Apakah pelaksanaan apel dapat meningkatkan kedisiplinan mahasiswa atau hanya sebatas mitos yang dipaksakan oleh sistem pendidikan? Di era digital ini, pertanyaan tentang pentingnya disiplin menjadi semakin relevan untuk dijawab. Apakah kedisiplinan itu benar-benar muncul dari kebiasaan-kebiasaan wajib, seperti apel pagi yang dipaksakan, atau ada pendekatan yang lebih efektif untuk membangun tanggung jawab diri mahasiswa?
Banyak institusi pendidikan, khususnya perguruan tinggi, menggunakan apel atau pertemuan wajib sebagai cara untuk membentuk kedisiplinan. Namun, pendekatan ini justru sering kali hanya menjadi rutinitas kosong yang tidak memiliki dampak signifikan terhadap perilaku atau produktivitas mahasiswa. Apel yang dilakukan setiap hari lebih sering dipandang sebagai formalitas, dan mahasiswa yang hadir biasanya melakukannya hanya untuk memenuhi kewajiban administratif, bahkan ada yang hadir hanya sekadar "mengakali" sistem apel tersebut bukan karena mereka memahami atau menginternalisasi pentingnya disiplin. Ini menunjukkan bahwa kedisiplinan yang dipaksakan secara eksternal tanpa memberikan pemahaman yang mendalam cenderung tidak efektif untuk jangka panjang.
Di era digital saat ini, tantangan yang dihadapi mahasiswa jauh lebih kompleks daripada sekadar hadir di sebuah apel pagi.

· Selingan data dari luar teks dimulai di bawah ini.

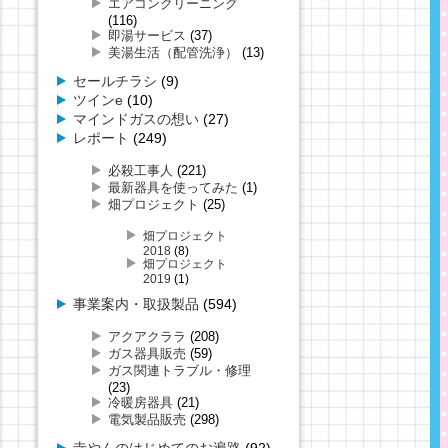
エアコンクリーニング
(116)
即湯サービス
(37)
美湯生活（配管洗浄）
(13)
セールチラシ
(9)
ツインe
(10)
マインドガスの想い
(27)
レポート
(249)
必殺工事人
(221)
最新器具を使ってみた
(1)
畑プロジェクト
(25)
畑プロジェクト
2018
(8)
畑プロジェクト
2019
(1)
事業案内・取扱製品
(594)
アクアクララ
(208)
ガス器具販売
(59)
ガス関連トラブル・修理
(23)
冷暖房器具
(21)
電気製品販売
(298)
寺やんのはじめてのお遍路
(92)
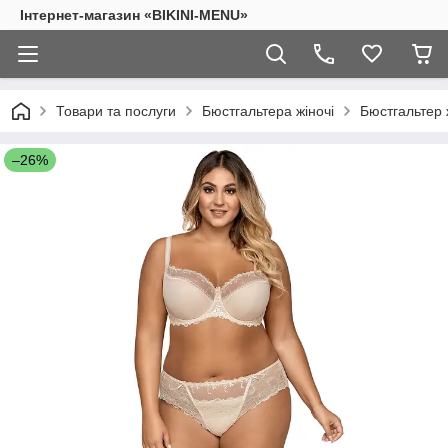
Інтернет-магазин «BIKINI-MENU»
Товари та послуги
Бюстгальтера жіночі
Бюстгальтер 
–26%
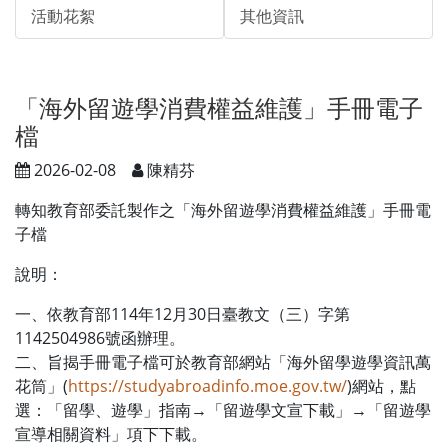
活動花絮
其他資訊
「海外留遊學消費權益維護」手冊電子
檔
2026-02-08
陳精芬
轉知教育部委託製作之「海外留遊學消費權益維護」手冊電
子檔
說明：
一、依教育部114年12月30日臺教文（三）字第
1142504986號函辦理。
二、旨揭手冊電子檔可於教育部網站「海外留學遊學資訊萬
花筒」(
https://studyabroadinfo.moe.gov.tw/
)網站，點
選：「留學、遊學」指南→「留遊學文宣下載」→「留遊學
宣導相關資料」項下下載。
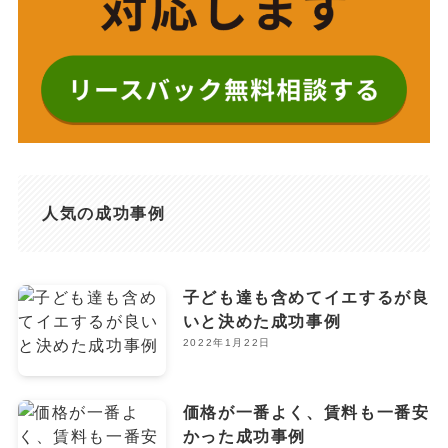
人気の成功事例
子ども達も含めてイエするが良
いと決めた成功事例
2022年1月22日
価格が一番よく、賃料も一番安
かった成功事例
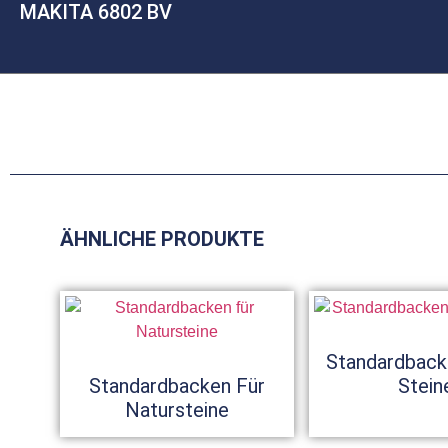
MAKITA 6802 BV
ÄHNLICHE PRODUKTE
Standardback
Standardbacken Für
Stein
Natursteine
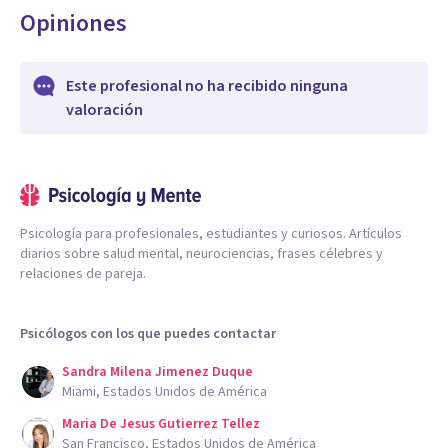
Opiniones
Este profesional no ha recibido ninguna
valoración
Psicología para profesionales, estudiantes y curiosos. Artículos
diarios sobre salud mental, neurociencias, frases célebres y
relaciones de pareja.
Psicólogos con los que puedes contactar
Sandra Milena Jimenez Duque
Miami, Estados Unidos de América
Maria De Jesus Gutierrez Tellez
San Francisco, Estados Unidos de América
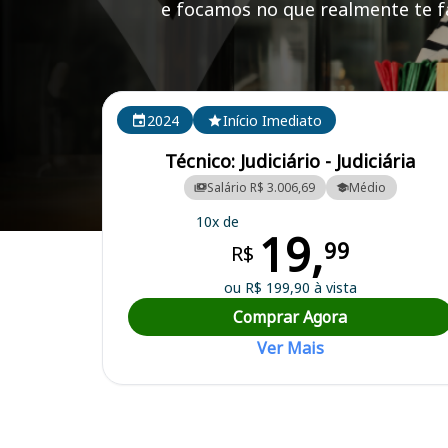
e focamos no que realmente te fa
Cursos em destaque para passar no concurso TJ AL
2024
Início Imediato
Técnico: Judiciário - Judiciária
Salário R$ 3.006,69
Médio
10x de
19,
Curso Preparatório para o Concurso TJ AL - Tribunal de Justiça de Al
99
R$
ou R$ 199,90 à vista
Comprar Agora
Ver Mais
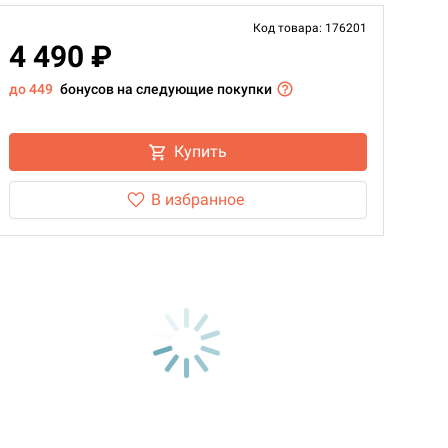
Код товара: 176201
4 490 ₽
до 449
бонусов на следующие покупки
Купить
В избранное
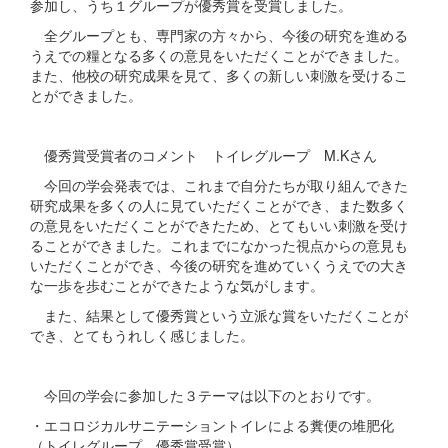
参加し、うち１グループが優秀賞を受賞しました。
全グループとも、専門家の方々から、今後の研究を進める
うえでの糧となる多くの意見をいただくことができました。
また、他校の研究成果を見て、多くの新しい刺激を受けるこ
とができました。
優秀賞受賞者のコメント トイレグループ M.Kさん
今回の学会発表では、これまで自分たちが取り組んできた
研究成果を多くの人に見ていただくことができ、また数多く
の意見をいただくことができたため、とてもいい刺激を受け
ることができました。これまでになかった視点からの意見も
いただくことができ、今後の研究を進めていくうえでの大き
な一歩を歩むことができたような気がします。
また、結果として優秀賞という立派な賞をいただくことが
でき、とてもうれしく感じました。
今回の学会に参加した３テーマは以下のとおりです。
・エコロジカルサニテーショントイレによる糞便の堆肥化
（トイレグループ 優秀賞受賞）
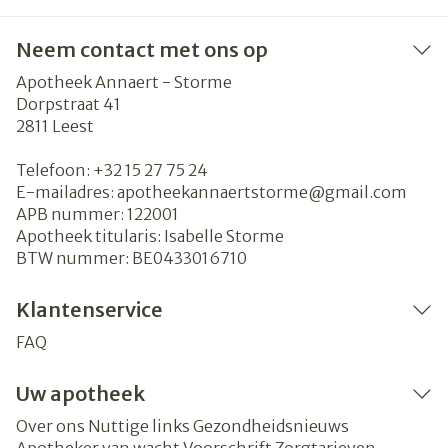
Neem contact met ons op
Apotheek Annaert - Storme
Dorpstraat 41
2811
Leest
Telefoon:
+32 15 27 75 24
E-mailadres:
apotheekannaertstorme@
gmail.com
APB nummer:
122001
Apotheek titularis:
Isabelle Storme
BTW nummer:
BE0433016710
Klantenservice
FAQ
Uw apotheek
Over ons
Nuttige links
Gezondheidsnieuws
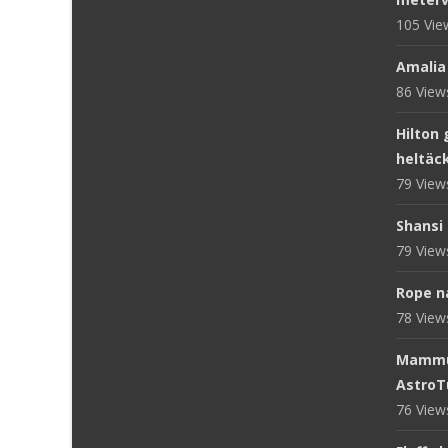
105 Vi
Amalia
86 Vie
Hilton 
heltäc
79 Vie
Shansi 
79 Vie
Rope n
78 Vie
Mammut
AstroT
76 Vie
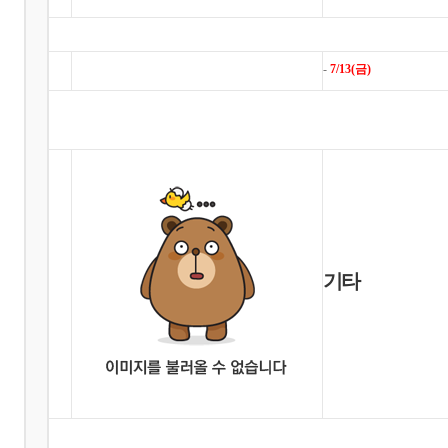
-
7
/13(금)
기타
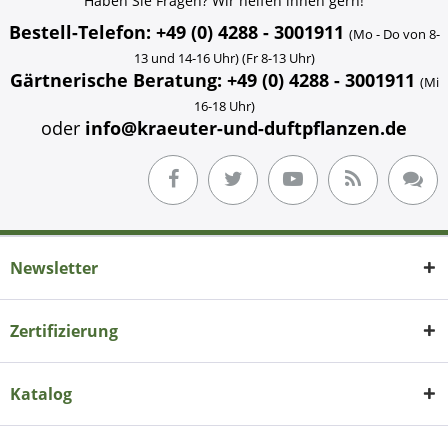
Haben Sie Fragen? Wir helfen ihnen gern!
Bestell-Telefon: +49 (0) 4288 - 3001911
(Mo - Do von 8-
13 und 14-16 Uhr) (Fr 8-13 Uhr)
Gärtnerische Beratung: +49 (0) 4288 - 3001911
(Mi
16-18 Uhr)
oder
info@kraeuter-und-duftpflanzen.de
Newsletter
Zertifizierung
Katalog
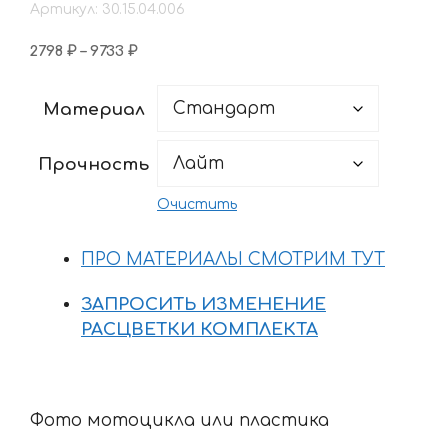
Артикул: 30.15.04.006
Диапазон
2798
₽
–
9733
₽
цен:
2798 ₽
Материал
–
9733 ₽
Прочность
Очистить
ПРО МАТЕРИАЛЫ СМОТРИМ ТУТ
ЗАПРОСИТЬ ИЗМЕНЕНИЕ
РАСЦВЕТКИ КОМПЛЕКТА
Фото мотоцикла или пластика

Pengelolaan waktu, penentuan prioritas, dan kemampuan untuk fokus di tengah arus informasi adalah keterampilan yang jauh lebih penting daripada sekadar mengikuti peraturan formal. Mahasiswa perlu belajar untuk mengatur diri mereka sendiri di luar pengawasan eksternal. Sebuah penelitian menunjukkan bahwa disiplin diri yang tumbuh dari dalam, seperti kesadaran akan tanggung jawab akademis dan pribadi, lebih efektif dalam meningkatkan produktivitas dan kesuksesan mahasiswa. Ini membuktikan bahwa apel atau pertemuan wajib tidak sebanding dengan kebiasaan manajemen diri serta internalisasi nilai kedisiplinan lebih dinamis dan relevan.

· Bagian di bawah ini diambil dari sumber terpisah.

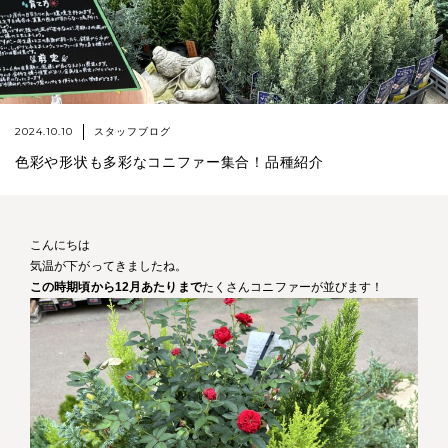
2024.10.10
スタッフブログ
色彩や形状も多彩なコニファー集合！品種紹介
こんにちは
気温が下がってきましたね。
この時期頃から12月あたりまで
たくさんコニファーが並びます！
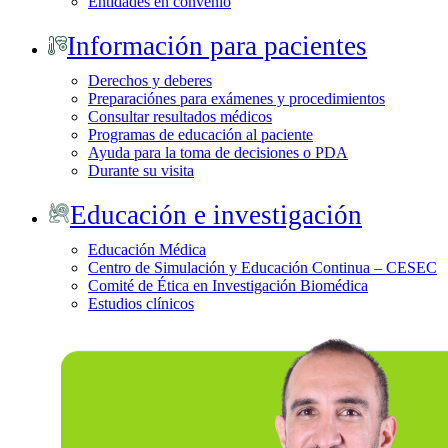
Entidades en convenio
Información para pacientes
Derechos y deberes
Preparaciónes para exámenes y procedimientos
Consultar resultados médicos
Programas de educación al paciente
Ayuda para la toma de decisiones o PDA
Durante su visita
Educación e investigación
Educación Médica
Centro de Simulación y Educación Continua – CESEC
Comité de Ética en Investigación Biomédica
Estudios clínicos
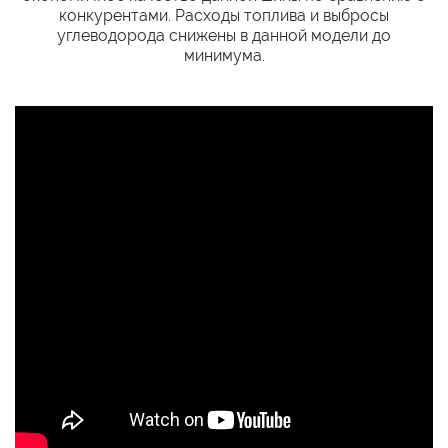
конкурентами. Расходы топлива и выбросы
углеводорода снижены в данной модели до
минимума.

Daripada menggunakan metode apel yang sifatnya seremonial dan tidak fleksibel, perguruan tinggi bisa mengadopsi pendekatan yang lebih memberdayakan mahasiswa untuk mengembangkan disiplin diri ataupun dengan memberikan efek jera yang sekiranya demanding bagi para mahasiswa. Program-program internalisasi, diskusi kelompok tentang tujuan akademis, dan sistem mentoring yang lebih personal adalah contoh pendekatan yang bisa menumbuhkan disiplin yang lebih alami dan berkelanjutan. Mahasiswa yang memiliki kontrol terhadap agenda mereka sendiri akan lebih bertanggung jawab dan termotivasi, dibandingkan dengan mereka yang sekadar mengikuti instruksi tanpa pemahaman.

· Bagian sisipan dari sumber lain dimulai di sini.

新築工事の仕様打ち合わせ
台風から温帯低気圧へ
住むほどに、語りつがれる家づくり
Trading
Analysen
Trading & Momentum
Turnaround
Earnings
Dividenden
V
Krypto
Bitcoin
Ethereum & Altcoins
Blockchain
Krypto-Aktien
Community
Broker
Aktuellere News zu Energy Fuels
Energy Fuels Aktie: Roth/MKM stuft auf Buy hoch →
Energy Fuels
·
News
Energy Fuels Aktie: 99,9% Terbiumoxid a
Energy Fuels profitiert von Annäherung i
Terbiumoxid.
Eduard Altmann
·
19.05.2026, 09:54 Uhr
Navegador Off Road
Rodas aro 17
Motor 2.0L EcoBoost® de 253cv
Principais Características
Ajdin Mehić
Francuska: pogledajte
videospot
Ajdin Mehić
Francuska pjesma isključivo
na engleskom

Pada akhirnya, disiplin yang dibangun melalui mekanisme paksaan seperti apel terus-menerus mungkin terlihat efektif di permukaan, tetapi kenyataannya hanya mengajarkan kepatuhan tanpa mengembangkan kemandirian atau tanggung jawab sejati. Untuk benar-benar menumbuhkan disiplin dalam diri mahasiswa, institusi harus beralih dari pendekatan formal yang kaku dan mengarahkan fokus mereka pada metode yang lebih adaptif, memberdayakan, dan sesuai dengan tantangan dunia modern. Disiplin sejati adalah hasil dari kesadaran pribadi, bukan dari serangkaian kewajiban yang dipaksakan.